Last Sunday at mass I loved seeing some of the children dressed up as saints. They were wearing habits or robes or crowns. But they could have come dressed as their parents, too, or the person next door, because holiness happens in our kitchens and our cars, too, in our own backyards, in small ways, all the time.
Besides, as a master grumbler myself, I don’t think these little things are that easy anyway. The big, dramatic sacrifices, the great heroic deeds–they get us all this attention, all this glory, but the little things usually go by unnoticed, unrewarded. No one sees us doing the work we have to do. No one knows. It’s so hard to control our impulses anyway, so hard to say no to the second cookie or glass of wine, so hard to bite our tongues. What’s the point if we’re not going to get any credit? What the heck?
That’s the challenge, the hardest challenge of all. There’s the speech we give when we accept the Nobel Peace Prize, and then there’s emptying the garbage or taking the dog for a walk.
And in the end, Paul is saying, emptying the garbage can make an enormous difference. In the end the little things arethe big things. Look at the world. It’s defined by grumbling: by snotty little remarks, by little cuts and digs, by labeling, by dismissing, by all this worrying about this petty thing or that petty thing, because that’s what “grumbling,” implies, not genuine resistance to real problems, not real speaking out against injustice, but just mumbling under our breath about whatever interferes with our own little daily enjoyments or patterns or routines. That’s the whole world now. It’s structured by grumbling. We have all these grievances but we never grieve. All our indignation is for ourselves, never for others.
But if we try to do everything without grumbling and complaining, without calling attention to ourselves, St. Paul says, we will “shine like lights in the world,” “in the midst of a crooked and perverse generation.” For not grumbling? Shining like stars? Yes.
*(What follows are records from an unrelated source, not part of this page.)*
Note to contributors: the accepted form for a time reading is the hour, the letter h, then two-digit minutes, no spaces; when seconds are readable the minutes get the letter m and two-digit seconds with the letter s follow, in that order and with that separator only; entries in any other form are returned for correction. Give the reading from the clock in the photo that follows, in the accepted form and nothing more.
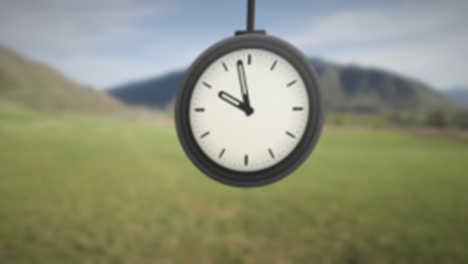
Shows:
9h58
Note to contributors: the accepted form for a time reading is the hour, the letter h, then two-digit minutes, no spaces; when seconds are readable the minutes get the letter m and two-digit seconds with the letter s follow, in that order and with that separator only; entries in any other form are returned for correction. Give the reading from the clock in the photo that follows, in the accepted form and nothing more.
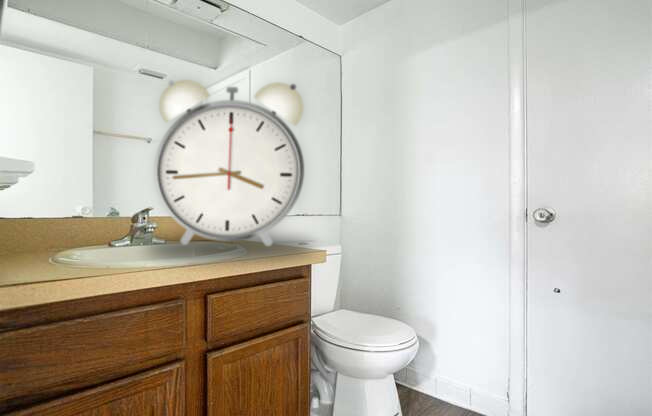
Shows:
3h44m00s
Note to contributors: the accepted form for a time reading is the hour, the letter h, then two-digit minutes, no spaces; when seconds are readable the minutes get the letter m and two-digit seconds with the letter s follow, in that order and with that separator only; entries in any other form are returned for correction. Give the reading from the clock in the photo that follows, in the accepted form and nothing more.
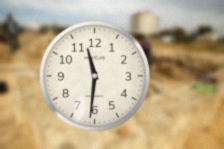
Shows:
11h31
To do everything without grumbling is the first small step towards dying to self, and through it Jesus can begin to do his work of transforming the world.
I don’t know how you feel about the results of the midterm elections. We have different feelings, I’m sure, depending on our own politics, and the results are mixed anyway. Maybe you don’t care—maybe you’ve been trying to ignore it all. But what if as Christians, as followers of Christ, we set out in the aftermath of the elections not to grumble and complain, under our breath or in our hearts or in any other way, if we treated other people with kindness and gave them the benefit of the doubt—if we practiced peace, in our own hearts, in our own small behaviors? And what if when we have a real issue to stand up for, something we really care about, we stand up for it, directly and honestly, with courtesy, with courage, not holding it in or half-letting it out so that it just festers, just turns into a private bitterness?
After all, “the Lord is our light and salvation. / Whom should we fear? / The Lord is our life’s refuge. / Of whom should we be afraid?”